* Exercise objective *
When a line below contains the string "DROP", show that line.

* Supplied records *
+===+
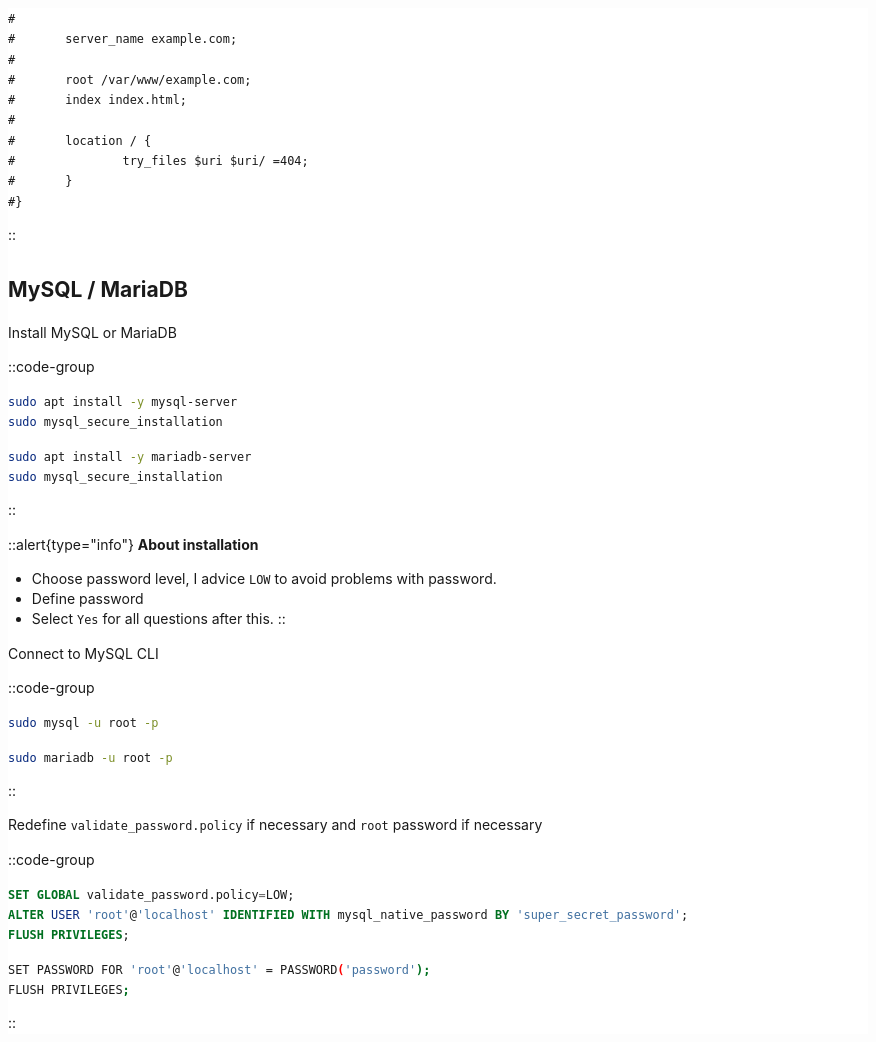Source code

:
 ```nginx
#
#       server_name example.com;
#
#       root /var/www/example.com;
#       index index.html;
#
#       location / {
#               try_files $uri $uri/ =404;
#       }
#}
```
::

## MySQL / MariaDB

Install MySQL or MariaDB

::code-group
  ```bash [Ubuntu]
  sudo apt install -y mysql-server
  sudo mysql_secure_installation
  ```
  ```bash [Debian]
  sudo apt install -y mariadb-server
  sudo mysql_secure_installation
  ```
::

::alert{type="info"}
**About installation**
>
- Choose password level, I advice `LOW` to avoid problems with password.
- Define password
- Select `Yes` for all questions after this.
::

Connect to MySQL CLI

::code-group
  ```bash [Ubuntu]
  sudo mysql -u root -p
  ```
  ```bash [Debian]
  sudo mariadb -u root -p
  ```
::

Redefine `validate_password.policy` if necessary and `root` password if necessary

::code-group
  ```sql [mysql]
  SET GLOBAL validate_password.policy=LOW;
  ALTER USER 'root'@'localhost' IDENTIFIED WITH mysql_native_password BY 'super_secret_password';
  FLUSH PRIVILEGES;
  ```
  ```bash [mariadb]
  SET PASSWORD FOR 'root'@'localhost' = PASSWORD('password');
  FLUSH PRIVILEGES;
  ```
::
+===+
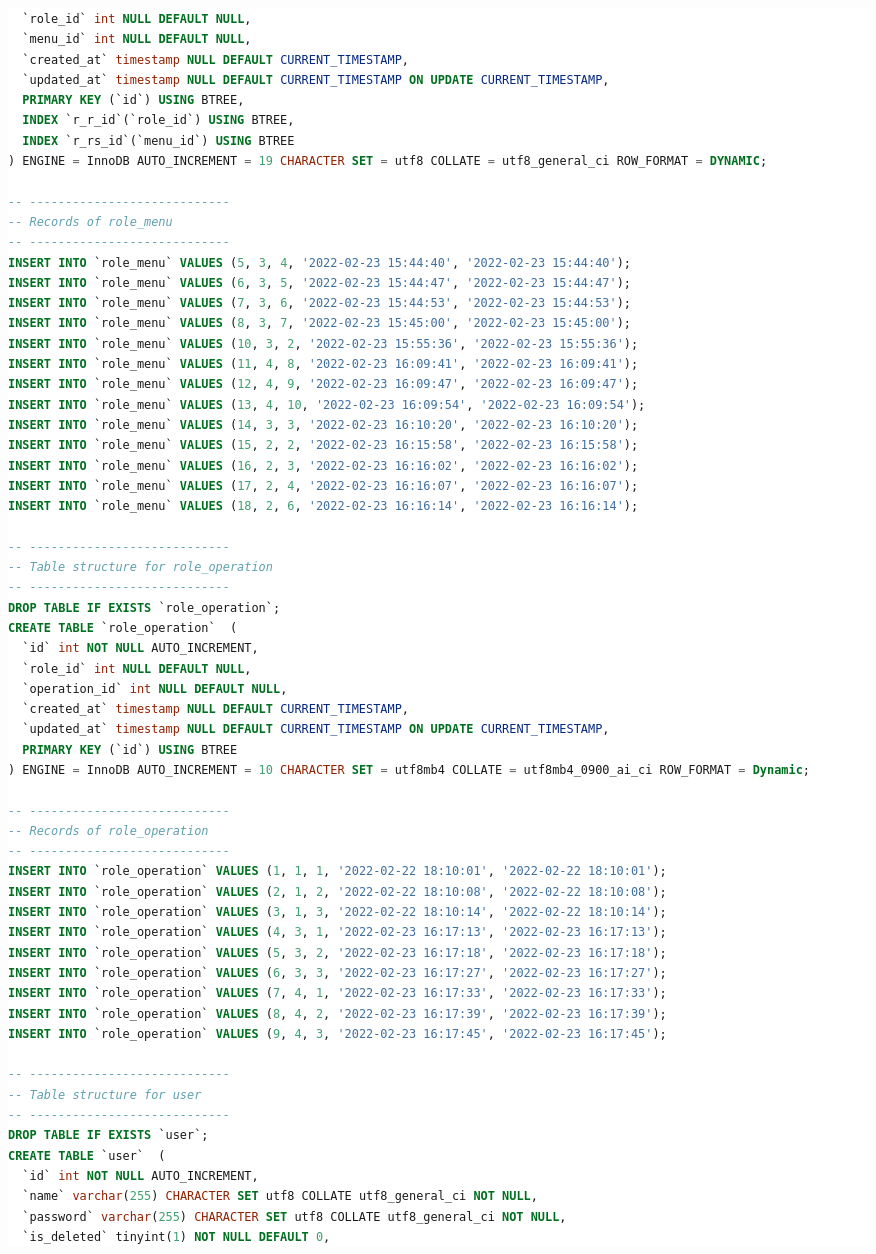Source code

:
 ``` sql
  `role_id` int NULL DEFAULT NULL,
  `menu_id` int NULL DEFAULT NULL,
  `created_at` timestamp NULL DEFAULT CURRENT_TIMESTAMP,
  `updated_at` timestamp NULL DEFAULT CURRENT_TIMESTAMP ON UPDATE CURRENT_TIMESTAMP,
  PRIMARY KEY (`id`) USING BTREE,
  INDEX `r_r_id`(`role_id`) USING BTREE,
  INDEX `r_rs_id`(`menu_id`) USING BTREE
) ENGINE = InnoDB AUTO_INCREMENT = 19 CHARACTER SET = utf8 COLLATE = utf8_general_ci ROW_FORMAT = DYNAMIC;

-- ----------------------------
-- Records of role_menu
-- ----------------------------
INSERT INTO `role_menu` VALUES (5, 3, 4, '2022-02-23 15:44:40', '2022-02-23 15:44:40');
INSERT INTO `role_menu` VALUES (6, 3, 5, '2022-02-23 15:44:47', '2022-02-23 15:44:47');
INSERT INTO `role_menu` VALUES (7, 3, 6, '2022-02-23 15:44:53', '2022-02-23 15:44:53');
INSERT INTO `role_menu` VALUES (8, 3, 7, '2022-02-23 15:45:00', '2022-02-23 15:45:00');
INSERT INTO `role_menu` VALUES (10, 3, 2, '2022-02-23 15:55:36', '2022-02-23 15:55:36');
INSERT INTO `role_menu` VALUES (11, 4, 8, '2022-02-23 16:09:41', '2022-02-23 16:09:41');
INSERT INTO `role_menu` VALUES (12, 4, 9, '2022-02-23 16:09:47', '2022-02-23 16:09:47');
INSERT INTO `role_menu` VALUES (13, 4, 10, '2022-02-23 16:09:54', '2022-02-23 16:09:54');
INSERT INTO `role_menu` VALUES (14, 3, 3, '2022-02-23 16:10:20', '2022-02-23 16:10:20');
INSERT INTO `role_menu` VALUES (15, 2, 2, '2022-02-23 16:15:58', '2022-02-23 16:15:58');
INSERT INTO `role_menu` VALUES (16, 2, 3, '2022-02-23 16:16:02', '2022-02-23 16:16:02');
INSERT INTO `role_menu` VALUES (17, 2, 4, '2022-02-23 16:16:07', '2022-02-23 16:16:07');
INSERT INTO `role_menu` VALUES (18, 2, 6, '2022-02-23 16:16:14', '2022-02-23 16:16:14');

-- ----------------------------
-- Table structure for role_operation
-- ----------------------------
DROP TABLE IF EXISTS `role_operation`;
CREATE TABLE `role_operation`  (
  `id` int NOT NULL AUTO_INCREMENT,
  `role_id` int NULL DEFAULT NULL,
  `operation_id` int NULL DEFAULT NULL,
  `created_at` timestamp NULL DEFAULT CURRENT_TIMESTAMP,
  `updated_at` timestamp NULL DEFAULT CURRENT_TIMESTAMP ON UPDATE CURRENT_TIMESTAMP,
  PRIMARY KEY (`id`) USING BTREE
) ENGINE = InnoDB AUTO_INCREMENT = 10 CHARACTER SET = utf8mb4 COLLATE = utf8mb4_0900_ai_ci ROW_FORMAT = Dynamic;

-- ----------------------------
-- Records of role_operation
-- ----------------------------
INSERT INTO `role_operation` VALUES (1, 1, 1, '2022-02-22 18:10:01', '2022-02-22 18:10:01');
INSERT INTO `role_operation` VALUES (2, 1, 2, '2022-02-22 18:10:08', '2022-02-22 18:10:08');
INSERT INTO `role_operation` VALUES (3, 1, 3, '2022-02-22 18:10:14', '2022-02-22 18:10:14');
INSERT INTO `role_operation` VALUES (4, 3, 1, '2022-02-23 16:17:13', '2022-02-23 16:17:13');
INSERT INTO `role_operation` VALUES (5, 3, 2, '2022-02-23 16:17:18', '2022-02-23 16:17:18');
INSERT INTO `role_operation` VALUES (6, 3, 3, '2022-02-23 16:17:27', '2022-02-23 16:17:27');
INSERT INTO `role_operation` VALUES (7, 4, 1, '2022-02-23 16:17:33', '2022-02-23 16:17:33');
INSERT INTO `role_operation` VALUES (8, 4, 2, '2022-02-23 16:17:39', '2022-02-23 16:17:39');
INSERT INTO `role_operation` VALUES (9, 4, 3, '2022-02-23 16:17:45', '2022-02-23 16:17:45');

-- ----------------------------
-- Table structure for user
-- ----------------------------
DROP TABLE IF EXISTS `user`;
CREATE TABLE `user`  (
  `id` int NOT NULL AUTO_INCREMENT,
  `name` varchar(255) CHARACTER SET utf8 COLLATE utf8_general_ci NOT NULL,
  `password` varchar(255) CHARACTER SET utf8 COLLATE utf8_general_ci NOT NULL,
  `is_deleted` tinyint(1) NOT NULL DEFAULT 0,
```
+===+
* Solution to this task *
DROP TABLE IF EXISTS `role_operation`;
DROP TABLE IF EXISTS `user`;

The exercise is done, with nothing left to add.